• _TASK DESCRIPTION_
Reproduce word for word the lines between those holding "Verenigd Koninkrijk" and "complexiteit. Kleinere systemen", inclusive, and nothing else from the data below.

Stored dataset items:
◆ ◆ ◆ ◆

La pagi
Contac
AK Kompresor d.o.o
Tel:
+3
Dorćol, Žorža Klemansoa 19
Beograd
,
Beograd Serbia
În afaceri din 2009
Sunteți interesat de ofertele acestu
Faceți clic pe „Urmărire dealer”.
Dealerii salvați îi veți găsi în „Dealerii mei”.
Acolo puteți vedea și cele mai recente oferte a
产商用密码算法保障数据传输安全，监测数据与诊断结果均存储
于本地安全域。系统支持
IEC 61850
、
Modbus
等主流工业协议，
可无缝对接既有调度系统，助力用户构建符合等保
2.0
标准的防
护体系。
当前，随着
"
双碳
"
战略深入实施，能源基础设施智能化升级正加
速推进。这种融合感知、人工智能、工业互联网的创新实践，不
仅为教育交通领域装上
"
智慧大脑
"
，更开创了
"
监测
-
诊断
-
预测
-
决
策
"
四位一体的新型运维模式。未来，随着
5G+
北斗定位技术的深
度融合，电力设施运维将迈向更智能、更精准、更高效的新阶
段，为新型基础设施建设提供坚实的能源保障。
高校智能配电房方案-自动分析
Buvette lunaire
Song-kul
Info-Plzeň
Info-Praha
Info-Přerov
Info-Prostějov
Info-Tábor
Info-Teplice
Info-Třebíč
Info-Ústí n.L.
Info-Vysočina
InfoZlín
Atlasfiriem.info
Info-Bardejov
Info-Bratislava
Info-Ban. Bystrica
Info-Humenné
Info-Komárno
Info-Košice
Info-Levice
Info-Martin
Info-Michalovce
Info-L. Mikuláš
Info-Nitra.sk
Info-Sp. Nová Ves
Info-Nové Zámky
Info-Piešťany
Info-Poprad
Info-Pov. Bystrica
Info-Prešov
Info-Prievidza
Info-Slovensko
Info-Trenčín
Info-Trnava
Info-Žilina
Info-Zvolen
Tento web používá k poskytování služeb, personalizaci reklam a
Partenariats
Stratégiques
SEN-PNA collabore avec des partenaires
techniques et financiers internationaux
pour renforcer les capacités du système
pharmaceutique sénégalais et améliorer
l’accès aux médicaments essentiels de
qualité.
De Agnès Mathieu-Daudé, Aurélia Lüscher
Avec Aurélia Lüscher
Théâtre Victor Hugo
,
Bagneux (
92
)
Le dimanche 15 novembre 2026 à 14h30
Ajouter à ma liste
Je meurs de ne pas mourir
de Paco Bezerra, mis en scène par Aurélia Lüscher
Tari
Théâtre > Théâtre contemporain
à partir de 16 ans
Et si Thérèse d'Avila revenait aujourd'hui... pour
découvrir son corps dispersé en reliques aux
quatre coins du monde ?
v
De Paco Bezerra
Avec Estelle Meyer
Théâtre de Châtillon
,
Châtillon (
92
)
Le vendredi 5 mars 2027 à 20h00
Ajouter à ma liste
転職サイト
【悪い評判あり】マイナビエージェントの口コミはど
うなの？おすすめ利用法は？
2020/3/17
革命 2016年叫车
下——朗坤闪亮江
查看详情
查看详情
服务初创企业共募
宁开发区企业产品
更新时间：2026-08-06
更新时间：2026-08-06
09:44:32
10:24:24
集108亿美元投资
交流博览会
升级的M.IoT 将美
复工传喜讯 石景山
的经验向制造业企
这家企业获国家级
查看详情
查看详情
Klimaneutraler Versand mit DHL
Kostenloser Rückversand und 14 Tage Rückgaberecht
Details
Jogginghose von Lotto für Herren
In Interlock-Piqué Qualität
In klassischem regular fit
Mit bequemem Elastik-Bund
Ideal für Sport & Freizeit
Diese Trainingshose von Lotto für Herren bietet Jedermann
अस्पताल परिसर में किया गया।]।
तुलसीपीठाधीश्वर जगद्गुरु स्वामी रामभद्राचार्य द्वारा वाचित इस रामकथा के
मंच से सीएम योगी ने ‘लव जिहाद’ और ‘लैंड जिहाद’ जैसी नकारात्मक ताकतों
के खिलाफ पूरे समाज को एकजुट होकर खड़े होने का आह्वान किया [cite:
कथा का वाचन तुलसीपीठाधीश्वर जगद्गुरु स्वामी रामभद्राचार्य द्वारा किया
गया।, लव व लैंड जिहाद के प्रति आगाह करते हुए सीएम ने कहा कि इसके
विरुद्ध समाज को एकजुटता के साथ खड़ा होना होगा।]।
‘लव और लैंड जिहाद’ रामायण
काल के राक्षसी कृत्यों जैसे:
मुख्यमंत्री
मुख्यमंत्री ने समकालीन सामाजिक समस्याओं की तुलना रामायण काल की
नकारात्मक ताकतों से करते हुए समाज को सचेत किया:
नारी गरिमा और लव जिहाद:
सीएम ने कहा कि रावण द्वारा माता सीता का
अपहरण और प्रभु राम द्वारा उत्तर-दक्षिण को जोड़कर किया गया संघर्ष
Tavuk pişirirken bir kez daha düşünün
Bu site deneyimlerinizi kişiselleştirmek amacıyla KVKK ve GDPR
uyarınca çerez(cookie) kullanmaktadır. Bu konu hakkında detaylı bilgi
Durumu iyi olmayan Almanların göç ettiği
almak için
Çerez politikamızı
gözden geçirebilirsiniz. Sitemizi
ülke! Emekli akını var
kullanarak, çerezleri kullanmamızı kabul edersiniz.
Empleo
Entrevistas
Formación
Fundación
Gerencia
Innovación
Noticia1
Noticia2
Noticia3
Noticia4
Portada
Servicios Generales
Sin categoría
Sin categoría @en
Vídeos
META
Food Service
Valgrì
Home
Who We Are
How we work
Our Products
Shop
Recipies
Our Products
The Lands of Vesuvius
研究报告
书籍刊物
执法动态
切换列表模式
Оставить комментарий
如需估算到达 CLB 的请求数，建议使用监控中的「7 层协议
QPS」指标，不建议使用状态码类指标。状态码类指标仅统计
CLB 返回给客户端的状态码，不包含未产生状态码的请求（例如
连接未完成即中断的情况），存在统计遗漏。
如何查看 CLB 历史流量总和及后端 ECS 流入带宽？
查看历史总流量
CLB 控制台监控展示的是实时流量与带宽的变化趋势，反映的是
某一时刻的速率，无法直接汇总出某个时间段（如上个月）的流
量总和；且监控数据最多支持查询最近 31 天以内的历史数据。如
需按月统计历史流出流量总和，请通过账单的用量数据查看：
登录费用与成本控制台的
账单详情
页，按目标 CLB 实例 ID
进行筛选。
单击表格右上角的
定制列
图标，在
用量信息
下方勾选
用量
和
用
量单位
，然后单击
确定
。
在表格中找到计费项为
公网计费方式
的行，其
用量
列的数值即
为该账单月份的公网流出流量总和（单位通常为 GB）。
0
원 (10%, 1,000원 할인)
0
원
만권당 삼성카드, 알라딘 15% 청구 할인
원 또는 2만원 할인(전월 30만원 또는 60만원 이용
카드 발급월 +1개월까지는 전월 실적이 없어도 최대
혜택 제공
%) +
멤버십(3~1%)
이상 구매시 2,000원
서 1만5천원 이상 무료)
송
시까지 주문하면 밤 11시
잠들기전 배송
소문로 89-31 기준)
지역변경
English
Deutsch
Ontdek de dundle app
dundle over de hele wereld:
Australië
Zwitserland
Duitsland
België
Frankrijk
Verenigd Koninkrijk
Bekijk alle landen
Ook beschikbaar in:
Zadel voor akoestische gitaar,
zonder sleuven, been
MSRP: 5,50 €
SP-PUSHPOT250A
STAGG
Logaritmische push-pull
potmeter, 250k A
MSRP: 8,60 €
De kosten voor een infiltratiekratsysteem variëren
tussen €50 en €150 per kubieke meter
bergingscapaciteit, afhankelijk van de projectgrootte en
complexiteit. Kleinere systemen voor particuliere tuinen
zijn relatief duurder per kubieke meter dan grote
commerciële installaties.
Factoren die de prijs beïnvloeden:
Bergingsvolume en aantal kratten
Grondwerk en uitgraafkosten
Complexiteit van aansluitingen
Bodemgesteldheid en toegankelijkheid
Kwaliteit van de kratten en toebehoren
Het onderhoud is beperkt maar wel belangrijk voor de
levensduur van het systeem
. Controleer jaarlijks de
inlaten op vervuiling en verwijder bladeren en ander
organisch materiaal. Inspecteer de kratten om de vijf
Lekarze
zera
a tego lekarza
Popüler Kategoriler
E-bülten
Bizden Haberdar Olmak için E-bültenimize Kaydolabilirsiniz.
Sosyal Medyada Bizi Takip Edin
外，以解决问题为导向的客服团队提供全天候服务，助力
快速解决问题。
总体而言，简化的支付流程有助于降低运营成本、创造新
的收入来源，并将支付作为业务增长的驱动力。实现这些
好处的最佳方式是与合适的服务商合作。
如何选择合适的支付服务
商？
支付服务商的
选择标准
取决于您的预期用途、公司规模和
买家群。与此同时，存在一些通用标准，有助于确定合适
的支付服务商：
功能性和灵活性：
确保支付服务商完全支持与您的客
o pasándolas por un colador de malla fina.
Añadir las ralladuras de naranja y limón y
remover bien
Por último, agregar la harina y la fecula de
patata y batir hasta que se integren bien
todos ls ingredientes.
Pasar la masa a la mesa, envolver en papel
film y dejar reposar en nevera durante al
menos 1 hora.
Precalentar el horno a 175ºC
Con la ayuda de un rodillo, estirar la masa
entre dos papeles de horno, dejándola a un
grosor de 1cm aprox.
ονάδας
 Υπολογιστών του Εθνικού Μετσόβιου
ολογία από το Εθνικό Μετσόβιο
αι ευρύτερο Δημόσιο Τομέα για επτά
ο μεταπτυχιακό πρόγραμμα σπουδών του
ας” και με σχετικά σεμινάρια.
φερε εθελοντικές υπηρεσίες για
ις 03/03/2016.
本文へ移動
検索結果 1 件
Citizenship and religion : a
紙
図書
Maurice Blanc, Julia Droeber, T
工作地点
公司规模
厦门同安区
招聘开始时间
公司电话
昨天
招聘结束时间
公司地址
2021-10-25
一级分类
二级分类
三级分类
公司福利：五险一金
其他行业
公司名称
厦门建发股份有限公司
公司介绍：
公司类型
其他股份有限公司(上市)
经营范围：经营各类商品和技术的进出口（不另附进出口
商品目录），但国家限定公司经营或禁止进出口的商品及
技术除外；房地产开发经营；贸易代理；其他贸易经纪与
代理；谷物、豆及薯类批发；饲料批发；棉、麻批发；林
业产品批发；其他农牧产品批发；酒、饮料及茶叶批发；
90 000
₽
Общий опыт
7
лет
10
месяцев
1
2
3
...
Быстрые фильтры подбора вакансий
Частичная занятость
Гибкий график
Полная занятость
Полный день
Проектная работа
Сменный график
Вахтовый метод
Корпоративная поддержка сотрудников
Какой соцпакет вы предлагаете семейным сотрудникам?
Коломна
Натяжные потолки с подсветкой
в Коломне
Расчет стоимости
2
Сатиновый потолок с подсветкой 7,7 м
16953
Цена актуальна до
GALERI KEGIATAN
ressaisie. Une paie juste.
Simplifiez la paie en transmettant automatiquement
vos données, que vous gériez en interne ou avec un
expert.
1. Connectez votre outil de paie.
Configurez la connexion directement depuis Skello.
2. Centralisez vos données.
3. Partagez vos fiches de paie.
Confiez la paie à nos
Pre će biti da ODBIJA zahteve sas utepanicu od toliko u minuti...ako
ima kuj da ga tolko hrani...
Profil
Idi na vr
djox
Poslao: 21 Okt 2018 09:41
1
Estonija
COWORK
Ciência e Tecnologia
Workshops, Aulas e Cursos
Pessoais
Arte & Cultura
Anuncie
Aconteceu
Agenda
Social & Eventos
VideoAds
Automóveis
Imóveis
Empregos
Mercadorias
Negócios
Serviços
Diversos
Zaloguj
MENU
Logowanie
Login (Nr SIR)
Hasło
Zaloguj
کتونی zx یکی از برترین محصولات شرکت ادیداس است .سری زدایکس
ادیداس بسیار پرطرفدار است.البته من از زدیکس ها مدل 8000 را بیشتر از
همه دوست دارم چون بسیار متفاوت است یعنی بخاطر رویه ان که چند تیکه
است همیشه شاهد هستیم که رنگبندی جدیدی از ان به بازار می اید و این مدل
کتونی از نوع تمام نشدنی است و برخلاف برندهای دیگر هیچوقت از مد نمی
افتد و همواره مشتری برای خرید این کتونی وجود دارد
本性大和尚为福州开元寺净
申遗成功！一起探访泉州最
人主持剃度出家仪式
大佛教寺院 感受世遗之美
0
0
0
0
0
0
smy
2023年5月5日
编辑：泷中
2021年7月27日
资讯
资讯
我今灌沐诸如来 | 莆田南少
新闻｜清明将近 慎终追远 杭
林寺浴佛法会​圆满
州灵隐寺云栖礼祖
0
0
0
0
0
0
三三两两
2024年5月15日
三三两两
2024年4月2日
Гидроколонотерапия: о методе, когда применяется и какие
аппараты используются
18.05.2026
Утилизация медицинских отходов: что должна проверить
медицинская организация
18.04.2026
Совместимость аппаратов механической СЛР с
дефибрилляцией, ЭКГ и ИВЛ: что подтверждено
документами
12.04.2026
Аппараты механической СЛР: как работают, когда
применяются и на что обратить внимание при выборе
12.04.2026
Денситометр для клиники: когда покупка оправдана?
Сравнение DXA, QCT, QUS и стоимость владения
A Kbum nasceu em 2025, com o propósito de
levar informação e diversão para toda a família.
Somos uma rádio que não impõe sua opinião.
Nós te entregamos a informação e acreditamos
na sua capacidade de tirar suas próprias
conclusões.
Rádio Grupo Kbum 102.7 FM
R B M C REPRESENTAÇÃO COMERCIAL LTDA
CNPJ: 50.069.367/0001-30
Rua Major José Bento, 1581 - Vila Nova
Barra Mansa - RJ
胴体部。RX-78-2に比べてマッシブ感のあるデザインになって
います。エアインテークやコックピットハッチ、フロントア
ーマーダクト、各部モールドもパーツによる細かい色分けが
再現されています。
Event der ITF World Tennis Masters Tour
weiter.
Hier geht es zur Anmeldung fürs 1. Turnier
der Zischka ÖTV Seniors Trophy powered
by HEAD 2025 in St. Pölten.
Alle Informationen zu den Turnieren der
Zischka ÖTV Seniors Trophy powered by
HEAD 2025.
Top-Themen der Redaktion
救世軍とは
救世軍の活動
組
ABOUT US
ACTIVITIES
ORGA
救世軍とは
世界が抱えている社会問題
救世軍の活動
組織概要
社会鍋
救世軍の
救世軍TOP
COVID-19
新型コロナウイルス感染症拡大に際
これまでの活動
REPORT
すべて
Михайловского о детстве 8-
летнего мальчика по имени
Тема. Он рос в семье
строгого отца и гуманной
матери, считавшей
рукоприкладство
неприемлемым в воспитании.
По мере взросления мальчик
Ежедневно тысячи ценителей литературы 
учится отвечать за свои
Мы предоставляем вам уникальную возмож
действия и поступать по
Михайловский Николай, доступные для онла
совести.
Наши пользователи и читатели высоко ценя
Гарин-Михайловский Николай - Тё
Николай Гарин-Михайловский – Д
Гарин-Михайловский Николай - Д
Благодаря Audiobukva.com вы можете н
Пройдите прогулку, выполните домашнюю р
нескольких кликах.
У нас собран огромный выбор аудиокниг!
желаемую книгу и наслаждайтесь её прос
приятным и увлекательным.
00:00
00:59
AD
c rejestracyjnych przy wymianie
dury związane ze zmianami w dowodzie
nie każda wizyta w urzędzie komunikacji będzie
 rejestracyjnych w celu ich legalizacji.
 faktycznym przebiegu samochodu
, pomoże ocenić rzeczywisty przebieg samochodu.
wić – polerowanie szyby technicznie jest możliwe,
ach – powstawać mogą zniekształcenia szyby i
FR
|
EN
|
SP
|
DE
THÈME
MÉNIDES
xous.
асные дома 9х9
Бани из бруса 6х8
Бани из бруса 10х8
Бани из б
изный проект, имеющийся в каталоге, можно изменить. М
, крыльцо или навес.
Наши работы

◆ ◆ ◆ ◆

• _RESULT_
Verenigd Koninkrijk
Bekijk alle landen
Ook beschikbaar in:
Zadel voor akoestische gitaar,
zonder sleuven, been
MSRP: 5,50 €
SP-PUSHPOT250A
STAGG
Logaritmische push-pull
potmeter, 250k A
MSRP: 8,60 €
De kosten voor een infiltratiekratsysteem variëren
tussen €50 en €150 per kubieke meter
bergingscapaciteit, afhankelijk van de projectgrootte en
complexiteit. Kleinere systemen voor particuliere tuinen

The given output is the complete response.